***** ENTRIES PROVIDED *****

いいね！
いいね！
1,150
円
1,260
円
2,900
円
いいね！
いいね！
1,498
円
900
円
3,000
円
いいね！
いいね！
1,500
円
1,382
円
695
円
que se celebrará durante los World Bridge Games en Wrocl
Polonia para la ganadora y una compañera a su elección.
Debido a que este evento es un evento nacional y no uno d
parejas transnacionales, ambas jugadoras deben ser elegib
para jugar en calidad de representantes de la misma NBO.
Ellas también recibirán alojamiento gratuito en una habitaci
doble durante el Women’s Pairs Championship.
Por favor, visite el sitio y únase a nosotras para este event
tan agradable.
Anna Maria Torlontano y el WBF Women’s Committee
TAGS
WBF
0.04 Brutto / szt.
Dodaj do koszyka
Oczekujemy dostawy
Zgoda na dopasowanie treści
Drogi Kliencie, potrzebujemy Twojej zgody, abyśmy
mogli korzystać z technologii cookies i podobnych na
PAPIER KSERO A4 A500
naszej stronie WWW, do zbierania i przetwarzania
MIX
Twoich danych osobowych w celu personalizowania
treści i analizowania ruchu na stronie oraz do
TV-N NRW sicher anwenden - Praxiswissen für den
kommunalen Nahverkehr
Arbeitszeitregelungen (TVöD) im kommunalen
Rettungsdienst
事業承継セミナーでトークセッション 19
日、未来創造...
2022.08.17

*****

Take the lines above from the one holding "Arbeitszeitregelungen (TVöD) im kommunalen" to the last and output them exactly.

Arbeitszeitregelungen (TVöD) im kommunalen
Rettungsdienst
事業承継セミナーでトークセッション 19
日、未来創造...
2022.08.17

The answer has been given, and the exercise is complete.